Excerpt to read ▸

-=-=-

The noun is derived from Middle English cosin, cosine, cosyn (blood relative, kinsman or kinswoman; any relative; nephew or niece; first cousin; grandson or granddaughter; descendant; godchild or godparent, or a relative of a godchild or godparent; (figurative) closely related or similar thing) [and other forms],[1] and then:

from Latin cōnsōbrīnus (maternal cousin; first cousin; relation) (possibly through Vulgar Latin *cōsuīnus, from *cōsōbīnus), from con- (prefix denoting a bringing together of several objects) + sobrīnus (maternal cousin; sister’s son; any nephew) (from a noun use of Proto-Italic *swezrīnos (of or belonging to a sister, adjective) (with the first syllable influenced by Latin soror (sister)), ultimately from Proto-Indo-European *swésōr (sister), possibly from *swé (self) + *h₁ésh₂r̥ (blood) (that is, a woman of one’s own blood) or *-sōr (feminine suffix)).[2]

The verb is derived from the noun.[3]



cousin (plural cousins)

  1. Chiefly with a qualifying word: any relation (especially a distant one) who is not a direct ancestor or descendant but part of a person's extended family; a kinsman or kinswoman.
    1. (specifically) Preceded by an ordinal number, as first, second, third, etc.: a person descended from a common ancestor by the same number of generations as another person.
      • 1660, Jeremy Taylor, “Rule 3. The Judicial Law of Moses is Annul'd, or Abrogated, and Retains No Obliging Power either in Whole or in Part over any Christian Prince, Commonwealth, or Person.”, in Ductor Dubitantium, or the Rule of Conscience in All Her General Measures; [], volume I, London: [] James Flesher, for Richard Royston [], →OCLC, book II (Of the Rule of Conscience. []), paragraph 89, page 318:
        [] I never knevv the marriage of ſecond Coſens forbidden, but by them vvho at the ſame time forbad the marriage of the firſt: [] And vve find that Iſaac married his ſecond Coſen, and that vvas more for it then ever could be ſaid againſt it.
    2. (specifically) When used without a qualifying word: the child of a person's parent's brother (that is, an uncle) or sister (an aunt); a cousin-german, a first cousin.
      Although we were cousins, we grew up like sisters.
  2. (chiefly in the plural) A person of an ethnicity or nationality regarded as closely related to someone of another ethnicity or nationality.
    • 1837, Washington Irving, chapter VII, in The Rocky Mountains: Or, Scenes, Incidents, and Adventures in the Far West; [], volume II, Philadelphia, Pa.: [Henry Charles] Carey, [Isaac] Lea, & Blanchard, →OCLC, page 75:
      [H]e had received such good accounts from the Upper Nez Percés of their cousins, the Lower Nez Percés, that he had become desirous of knowing them as friends and brothers.

-=-=-

Dataset extract ▸
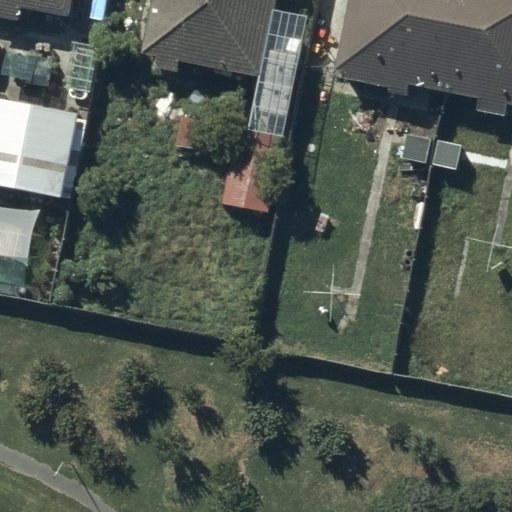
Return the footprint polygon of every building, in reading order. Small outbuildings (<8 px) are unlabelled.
[(0,0),(0,6),(21,11),(23,0),(41,0),(69,6),(70,0),(0,0)] [(279,0),(152,0),(143,46),(161,49),(158,64),(181,68),(184,54),(267,69),(279,0)] [(511,0),(351,0),(339,64),(394,75),(392,86),(411,90),(415,71),(484,85),(480,104),(509,109),(511,99),(511,0)] [(82,116),(0,99),(0,175),(67,189),(82,116)] [(285,129),(237,120),(225,196),(273,205),(285,129)]
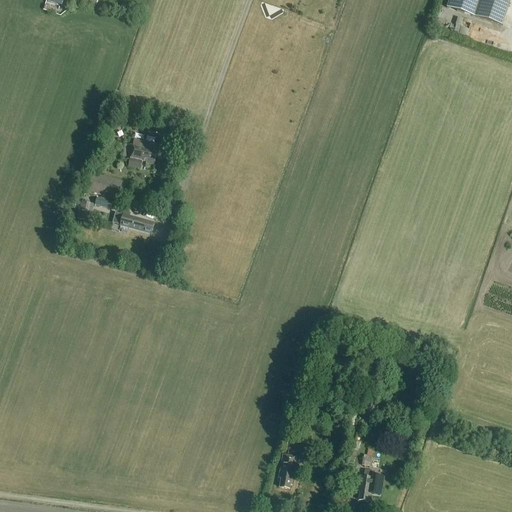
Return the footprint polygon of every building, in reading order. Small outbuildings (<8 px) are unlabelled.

-=-=-

Written task 1 ▸
Summarize the dictionary entry for "cousin" in two sentences.
Written task 2 ▸
Return the passage of the dictionary entry for "cousin" from "The verb is" to "as another person.", copied word for word.
Rely only on the dictionary entry for "cousin" and ignore the lines.

Exercise result 1 ▸
The noun "cousin" comes from Middle English cosin, which traces back through Latin cōnsōbrīnus, meaning a maternal or first cousin, and ultimately to Proto-Indo-European *swésōr, "sister"; the verb is derived from the noun. As a noun, "cousin" can mean a relative who is not a direct ancestor or descendant, a first cousin when used without a qualifying word, or a person of an ethnicity or nationality regarded as closely related to another.

Exercise result 2 ▸
The verb is derived from the noun.[3]



cousin (plural cousins)

  1. Chiefly with a qualifying word: any relation (especially a distant one) who is not a direct ancestor or descendant but part of a person's extended family; a kinsman or kinswoman.
    1. (specifically) Preceded by an ordinal number, as first, second, third, etc.: a person descended from a common ancestor by the same number of generations as another person.